### TASKS
1. In the court opinion excerpt, on what date did the Secretary of the Interior issue a decision on the Kohnyo location?
2. For each statement, decide whether it agrees with the court opinion excerpt. Answer yes or no and quote the deciding words.
(a) The formal cancellation took place on July 15, 1898.
(b) Counsel may challenge the Land Department rulings in this proceeding.
(c) The facts agreed state that the patent was issued.
3. Translate this sentence from the court opinion excerpt into Spanish: "The attack is collateral and cannot be entertained."

### SOURCE EXTRACT
-- START --

We have accepted the rulings of the Land Department that the Kohnyo location covered the southerly as well as the northerly end of that claim. Such was the decision of May 28, 1895, and that of the Secretary of the Interior of May 7, 1898, and the formal cancellation of July 15, 1898. In this separate distinct proceeding counsel cannot challenge these rulings. The attack is collateral and cannot be entertained. Steel v. Smelting Company, 106 U.S. 447; Smelting Company v. Kemp, 104 U.S. 636. True those decisions refer to instances where the patent had issued, but the principle of freedom from collateral attack is equally applicable where final entry has been made. The final certificate issued by the receiver after the submission of final proof and payment of the purchase price, where such is required, has been repeatedly held to be for many purposes the equivalent of a patent. We are advised in argument that the patent was issued, but it is objected that though such may be the fact it is not so stated in the facts agreed.

-- END --

### RECORD SET
-- START --

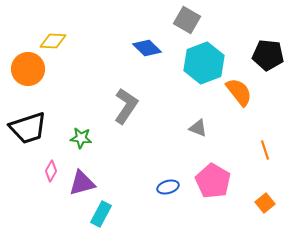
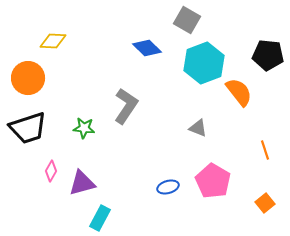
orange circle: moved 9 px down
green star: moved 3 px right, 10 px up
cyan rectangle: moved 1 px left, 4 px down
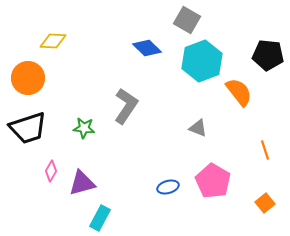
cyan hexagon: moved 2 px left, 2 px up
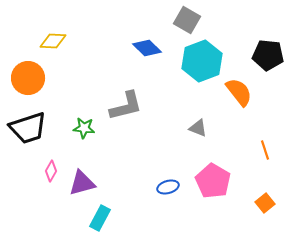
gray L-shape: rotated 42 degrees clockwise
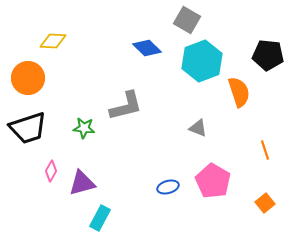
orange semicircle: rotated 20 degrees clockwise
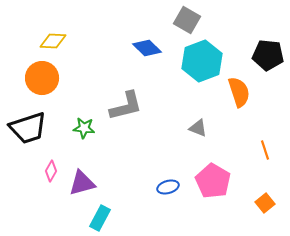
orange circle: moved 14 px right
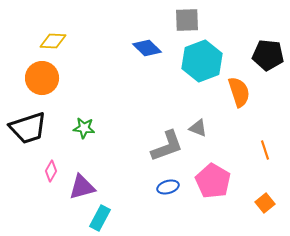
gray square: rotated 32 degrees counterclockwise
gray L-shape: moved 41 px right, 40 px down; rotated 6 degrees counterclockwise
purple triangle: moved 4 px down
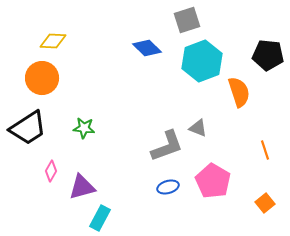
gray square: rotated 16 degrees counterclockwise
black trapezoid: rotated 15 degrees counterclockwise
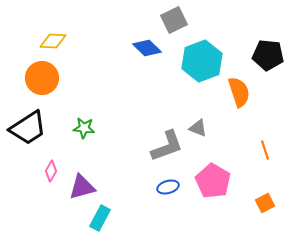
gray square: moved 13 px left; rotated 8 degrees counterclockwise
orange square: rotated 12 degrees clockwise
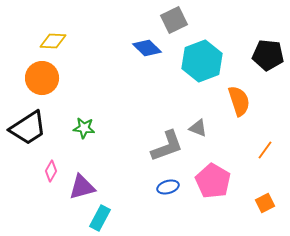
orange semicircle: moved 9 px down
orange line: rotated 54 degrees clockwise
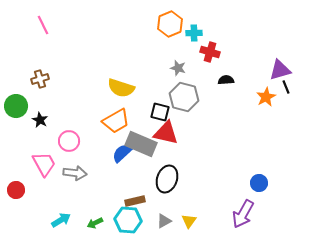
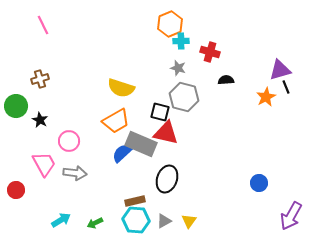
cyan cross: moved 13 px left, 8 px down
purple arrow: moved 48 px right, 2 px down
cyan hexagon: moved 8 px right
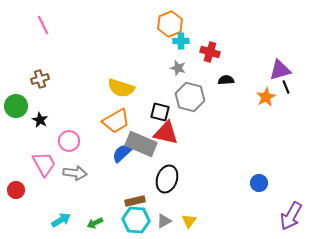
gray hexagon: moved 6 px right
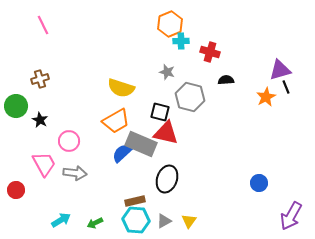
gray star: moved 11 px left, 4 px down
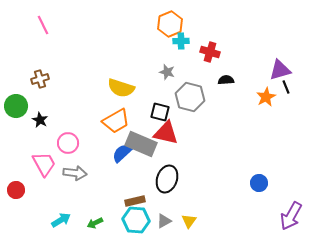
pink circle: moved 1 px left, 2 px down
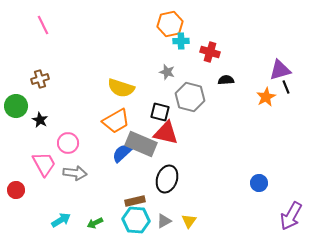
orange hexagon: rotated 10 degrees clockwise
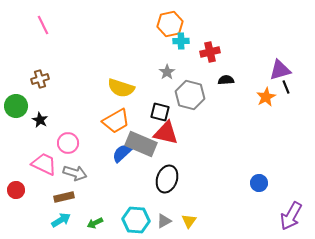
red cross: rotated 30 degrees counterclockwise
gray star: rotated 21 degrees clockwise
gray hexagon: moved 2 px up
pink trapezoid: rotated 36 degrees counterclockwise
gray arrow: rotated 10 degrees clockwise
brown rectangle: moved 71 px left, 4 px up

-- END --

### RESPONSES TO THE TASKS
1. May 7, 1898.

2.
(a) Yes: "the formal cancellation of July 15, 1898"
(b) No: "In this separate distinct proceeding counsel cannot challenge these rulings."
(c) No: "it is not so stated in the facts agreed"

3. El ataque es colateral y no puede admitirse.